__EXERCICES À RÉALISER__.
(A) Quelles valeurs l'extrait fourni prévoit-il pour le hobby ?
(B) Indiquez si chacune des affirmations suivantes concorde avec l'extrait fourni : (i) les individus vivant à Marseille aiment le basket ; (ii) le salaire et l'expérience sont décrits comme uniformément distribués ; (iii) la simulation retient comme villes Marseille, New York et Mexico.
(C) Reproduisez à l'identique le passage de l'extrait fourni qui s'ouvre sur les mots contenant « p_newyork_hobby = np.array([0.1,0.8,0.1]) » et se clôt sur « ville_pop = pd.Series(data_ville).value_counts() ».
___ EXTRAIT FOURNI
In [1]:
import numpy as np
import pandas as pd

# Implémentation de l'algorithme k-modes

### Simulation de données

Il doit exister deux groupes : 
 * Les individus vivant à Marseille qui aiment le foot
 * Les individus vivant à New York qui aiment le basket
 * Le salaire, l'expérience sont uniformément distribués

In [17]:
# Parametres de la simulation
#
salaires_choices = np.array(["riche","moyen","pauvre"])
experience_choices = np.array(["expert","moyen","nul"])
hobby_choices = np.array(["foot","basket","tennis"])
location_choices = np.array(["Marseille","New York","Mexico"])
#
p_location = np.array([0.4,0.4,0.2])
p_marseille_hobby = np.array([0.8,0.1,0.1])
p_newyork_hobby = np.array([0.1,0.8,0.1])
p_experience = np.array([0.1,0.3,0.6])
p_salaire = np.array([0.1,0.3,0.6])

In [18]:
# Construction du dataframe I
data_ville = np.random.choice(location_choices,size = 100, p = p_location)
data_experience = np.random.choice(experience_choices,size = 100, p = p_experience)
data_salaire = np.random.choice(salaires_choices,size = 100, p = p_salaire)
dic = {"ville" : data_ville,"experience" : data_experience,"salaire" : data_salaire}
ville_pop = pd.Series(data_ville).value_counts()
df = pd.DataFrame.from_dict(data = dic, orient = "columns").sort_values(["ville"])
df.head()

In [19]:
# Construction du dataframe II
hobby_marseille = np.random.choice(hobby_choices,
                                   size = ville_pop["Marseille"],
                                   p = p_marseille_hobby)
hobby_mexico = np.random.choice(hobby_choices,size = ville_pop["Mexico"])
hobby_newyork = np.random.choice(hobby_choices,
                                   size = ville_pop["New York"],
                                   p = p_newyork_hobby)
df["hobby"] = np.hstack((hobby_marseille,hobby_mexico,hobby_newyork))
df = pd.get_dummies(df)
df.head()
______
___ DONNÉES ENREGISTRÉES
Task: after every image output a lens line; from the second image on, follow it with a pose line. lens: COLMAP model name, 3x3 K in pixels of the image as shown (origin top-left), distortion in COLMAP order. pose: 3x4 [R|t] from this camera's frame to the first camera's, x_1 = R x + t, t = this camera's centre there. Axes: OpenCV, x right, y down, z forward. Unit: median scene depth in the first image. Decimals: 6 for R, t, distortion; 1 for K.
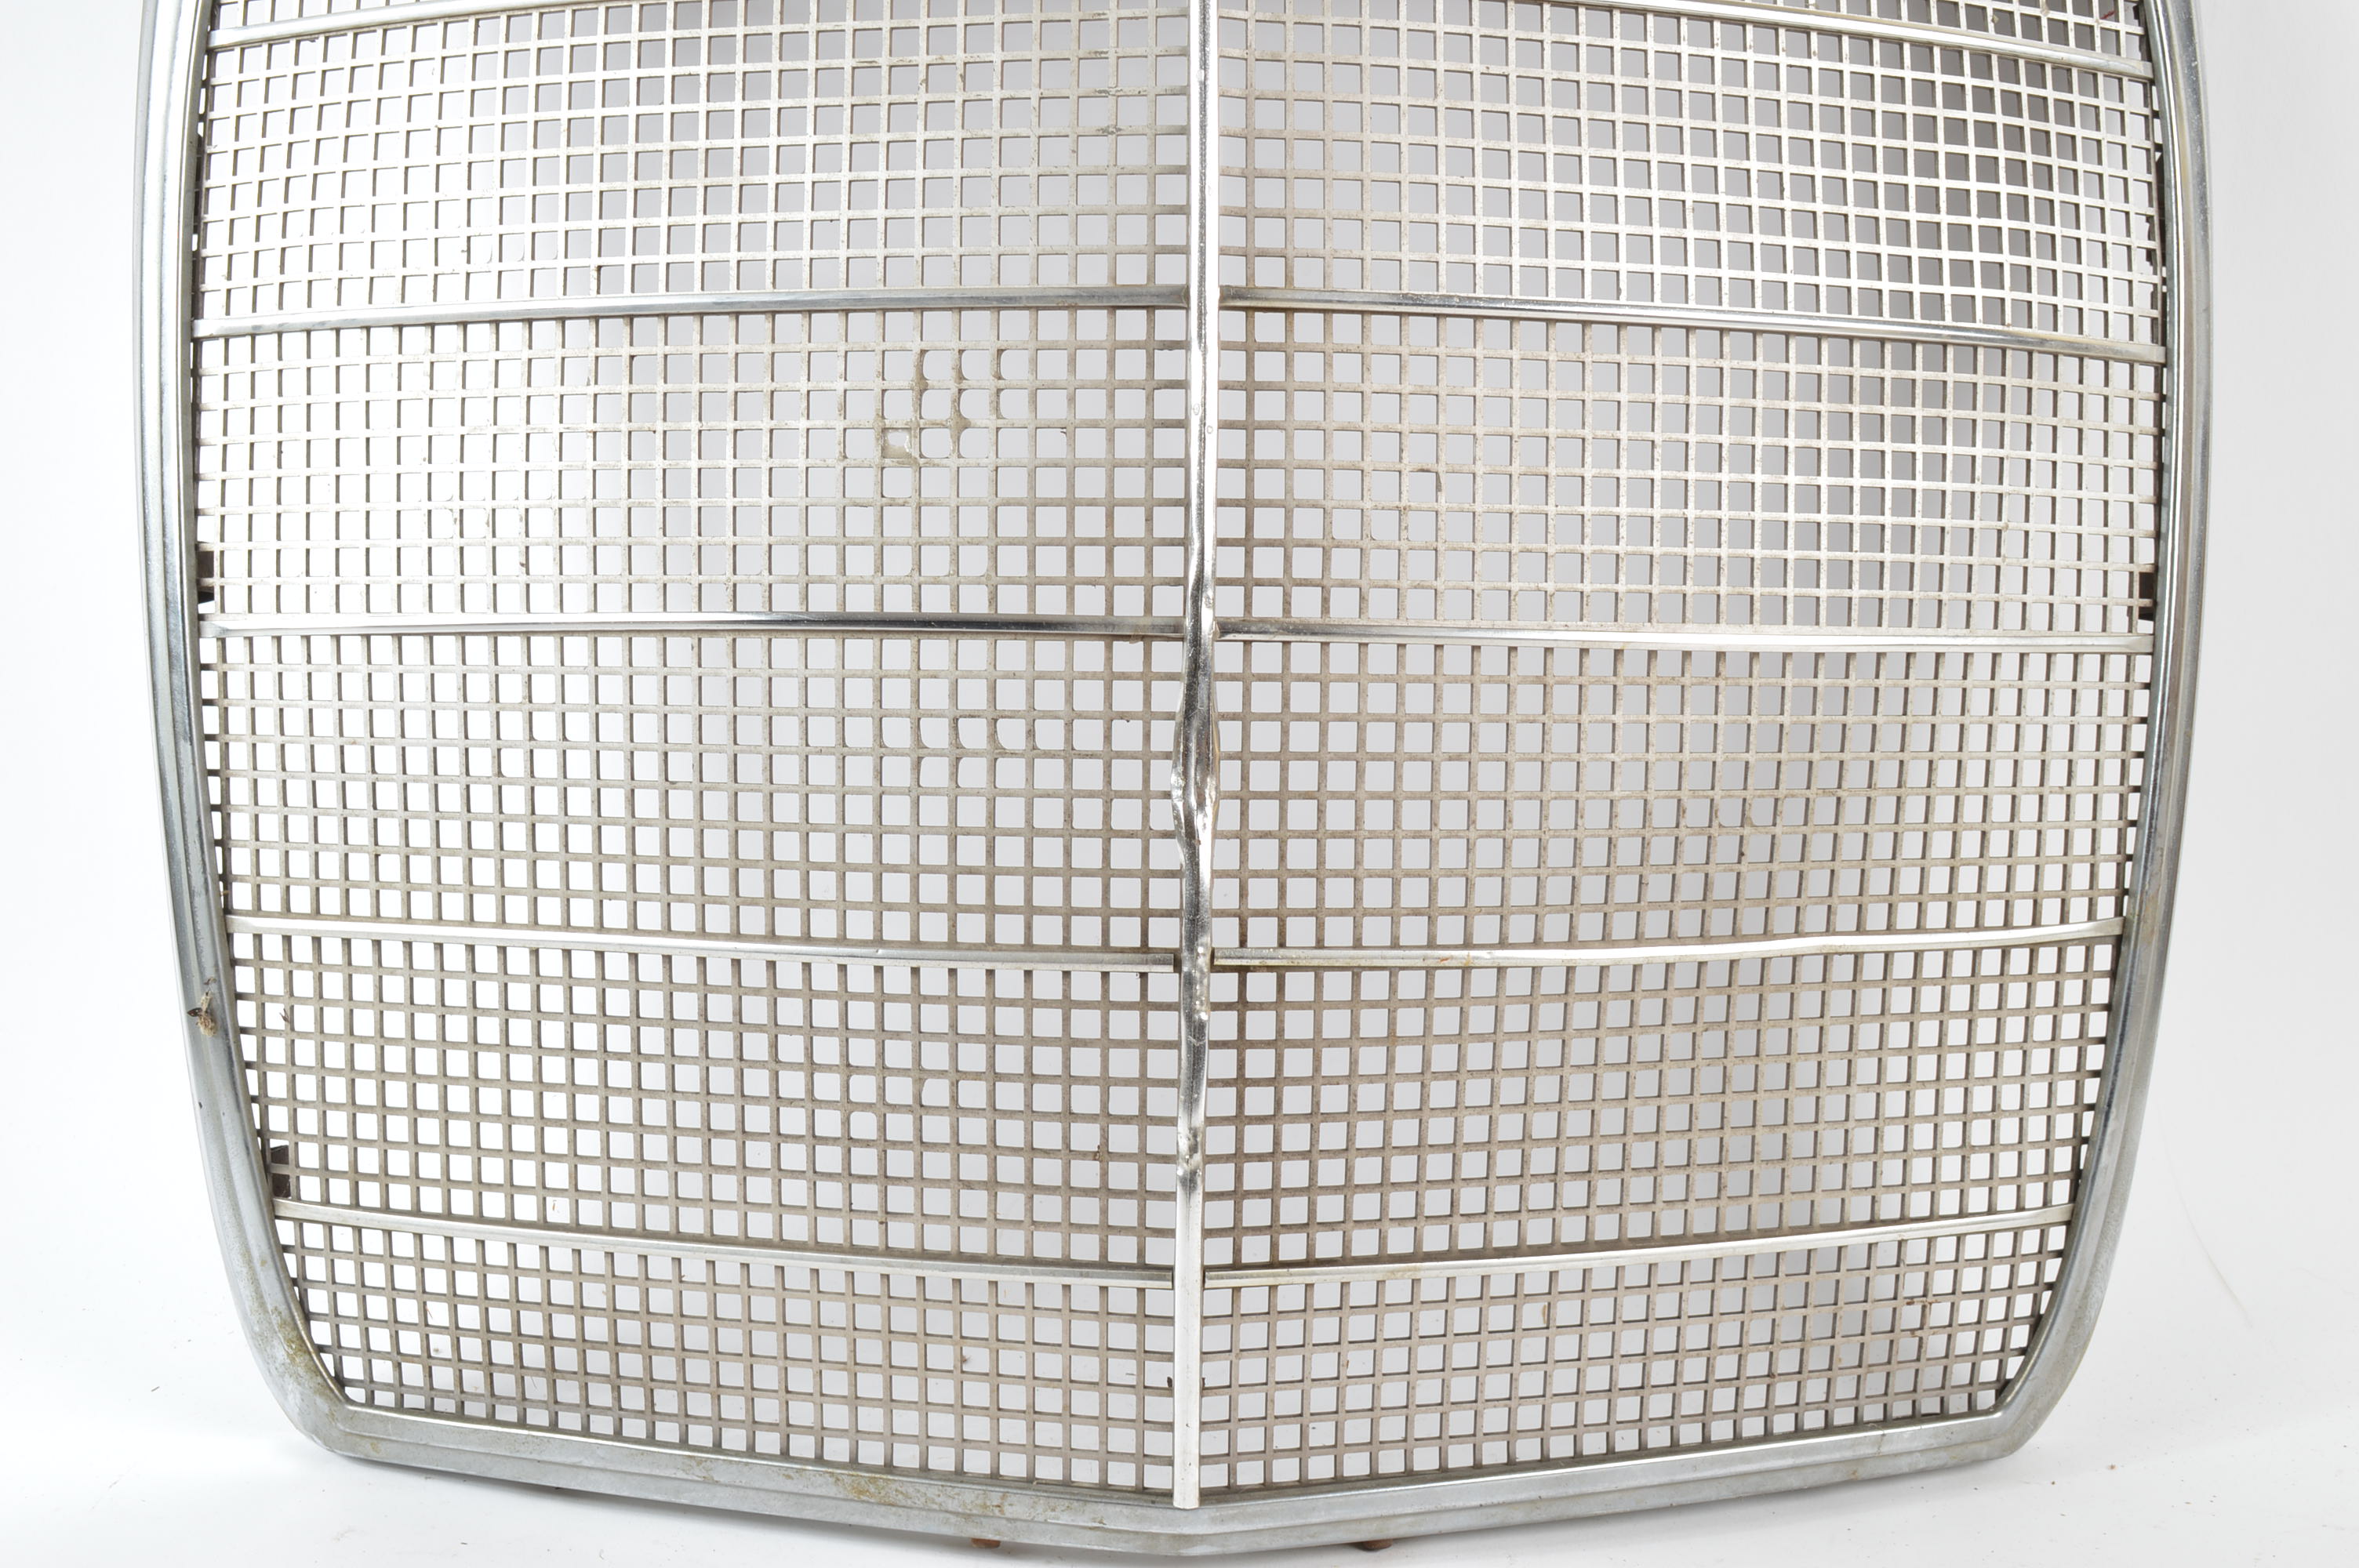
lens RADIAL K [[2534.6, 0, 1130.2], [0, 2534.6, 788.3], [0, 0, 1]] dist [-0.018961, -0.019128]
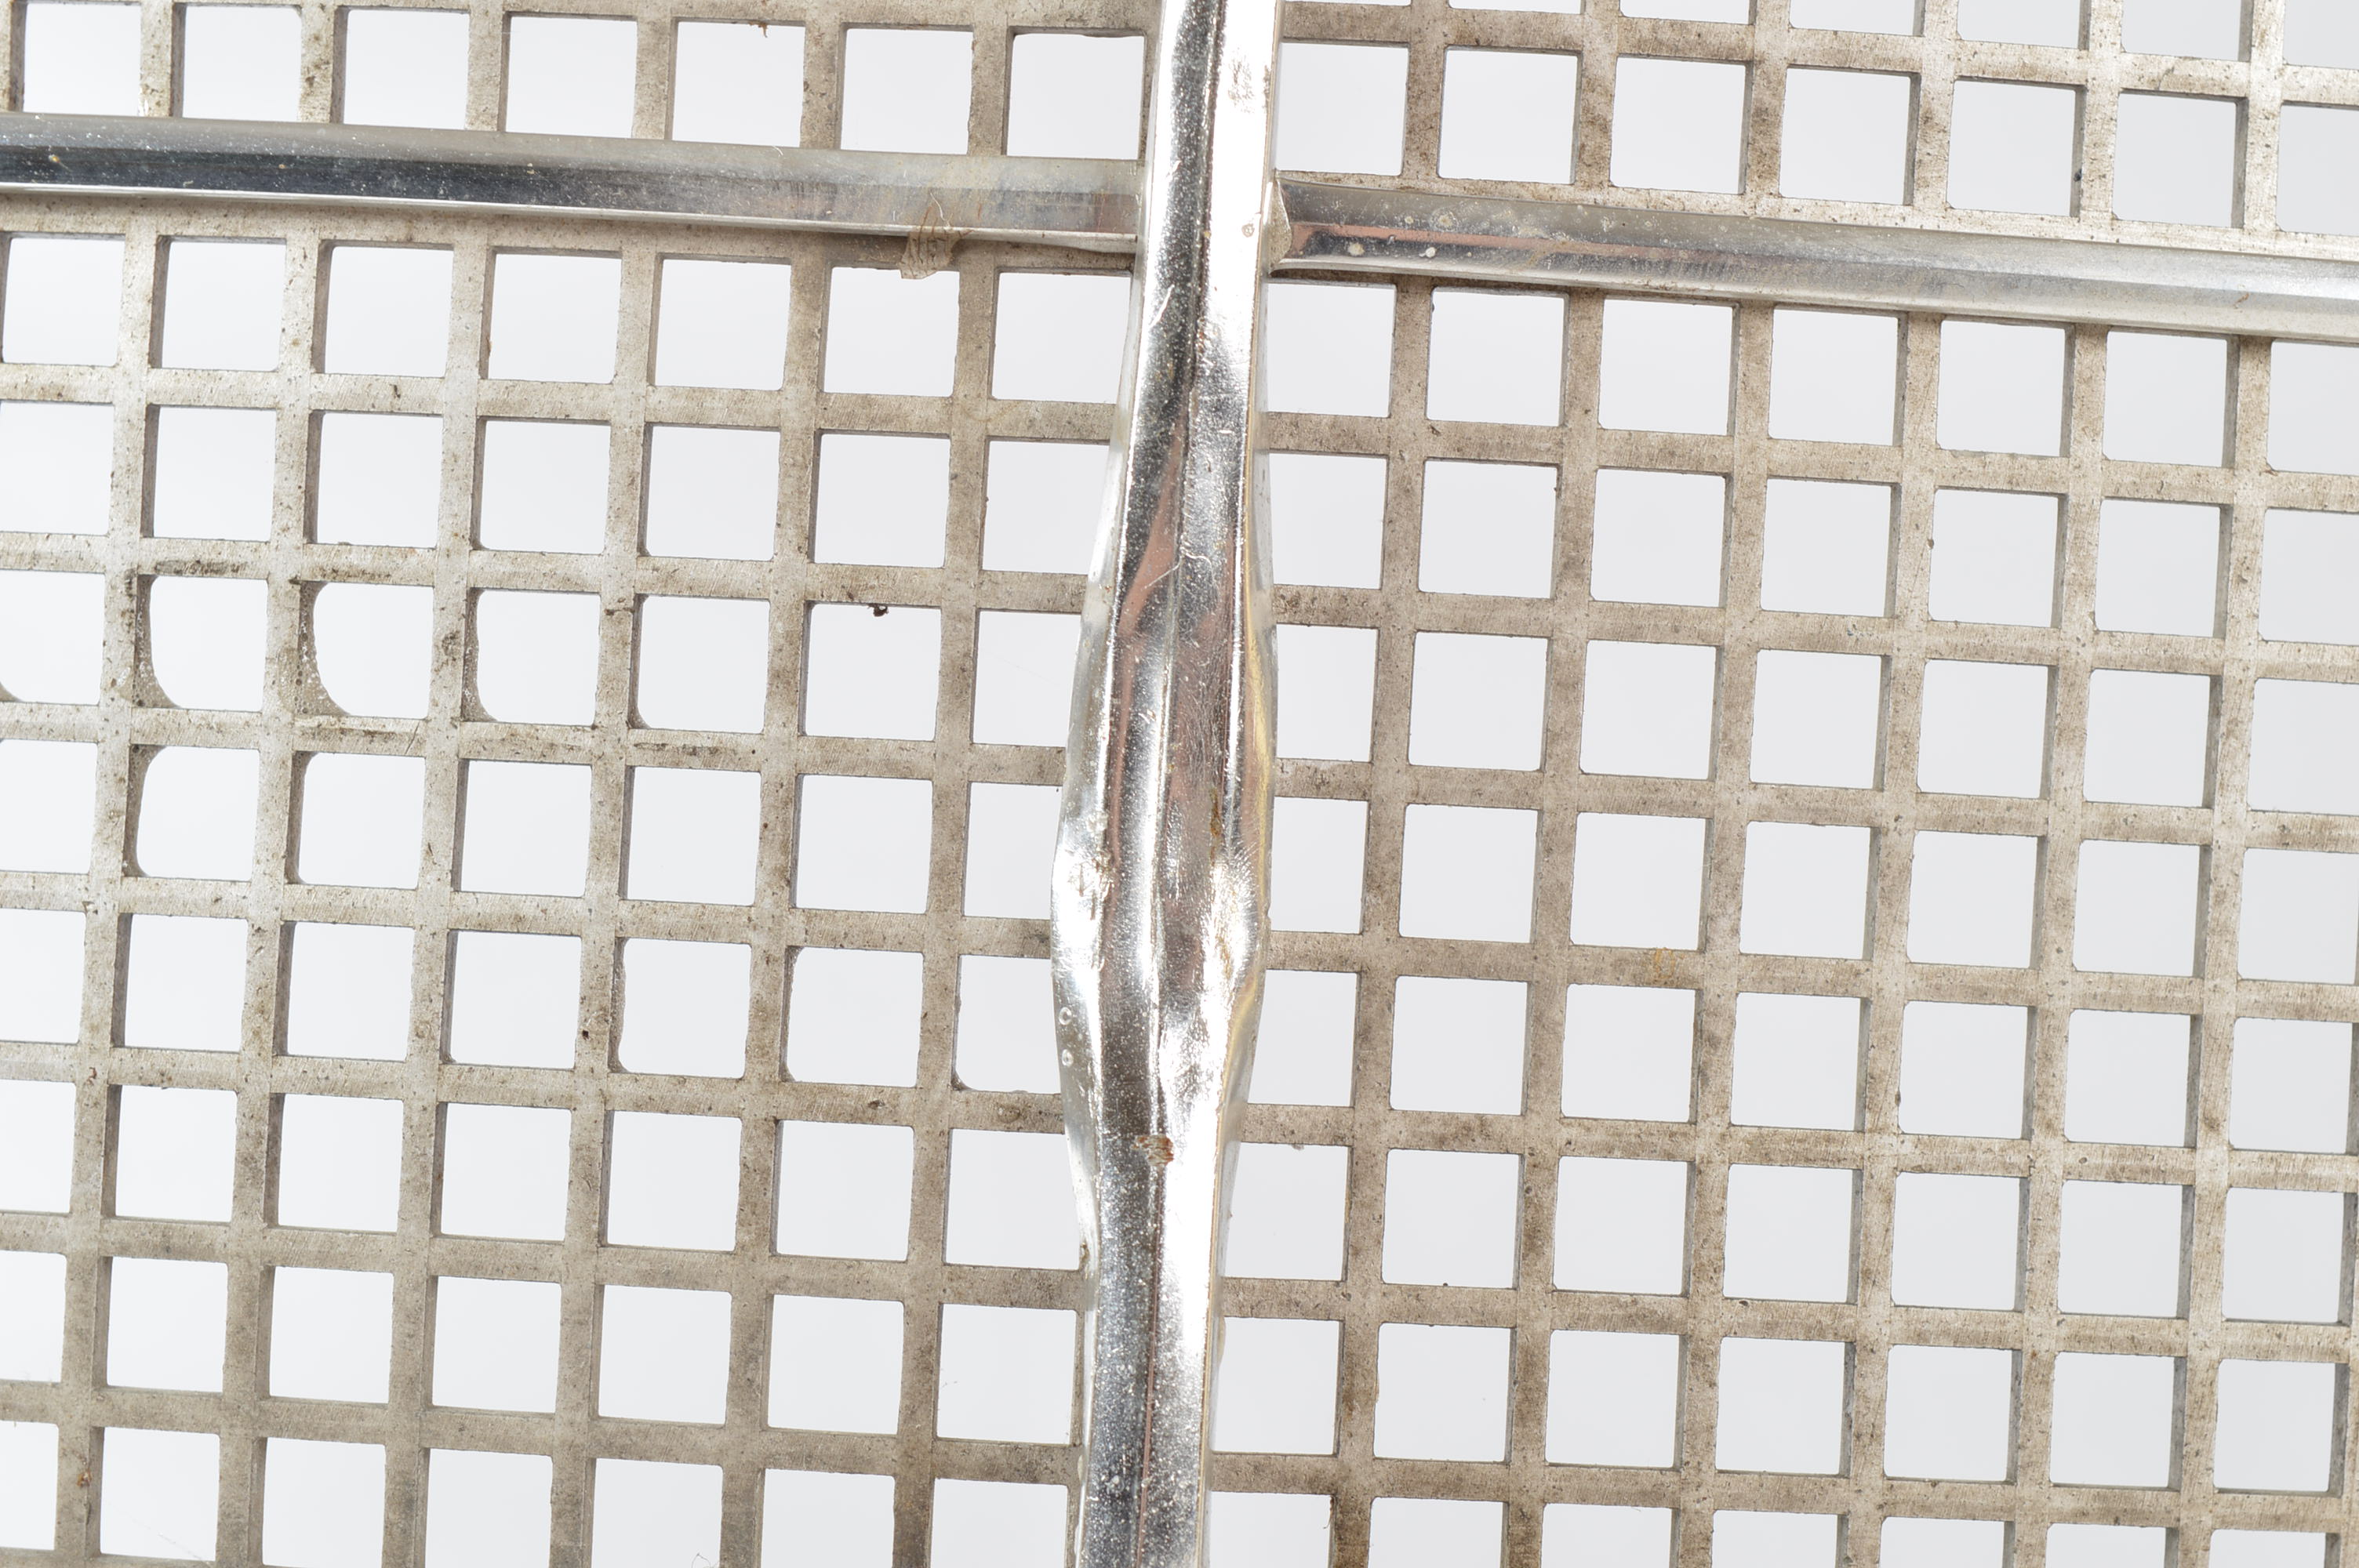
lens RADIAL K [[5408.4, 0, 1179.5], [0, 5408.4, 784.0], [0, 0, 1]] dist [0.074712, 0.302149]
pose [[0.998997, 0.038934, -0.022121, 0.036551], [-0.040591, 0.995954, -0.080177, 0.026389], [0.018909, 0.080994, 0.996535, 0.499503]]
______
__CORRIGÉ__.
(A) « foot », « basket » et « tennis ».

(B)
(i) Non : « Les individus vivant à Marseille qui aiment le foot ».
(ii) Oui : « Le salaire, l'expérience sont uniformément distribués ».
(iii) Oui : « location_choices = np.array(["Marseille","New York","Mexico"]) ».

(C)
p_newyork_hobby = np.array([0.1,0.8,0.1])
p_experience = np.array([0.1,0.3,0.6])
p_salaire = np.array([0.1,0.3,0.6])

In [18]:
# Construction du dataframe I
data_ville = np.random.choice(location_choices,size = 100, p = p_location)
data_experience = np.random.choice(experience_choices,size = 100, p = p_experience)
data_salaire = np.random.choice(salaires_choices,size = 100, p = p_salaire)
dic = {"ville" : data_ville,"experience" : data_experience,"salaire" : data_salaire}
ville_pop = pd.Series(data_ville).value_counts()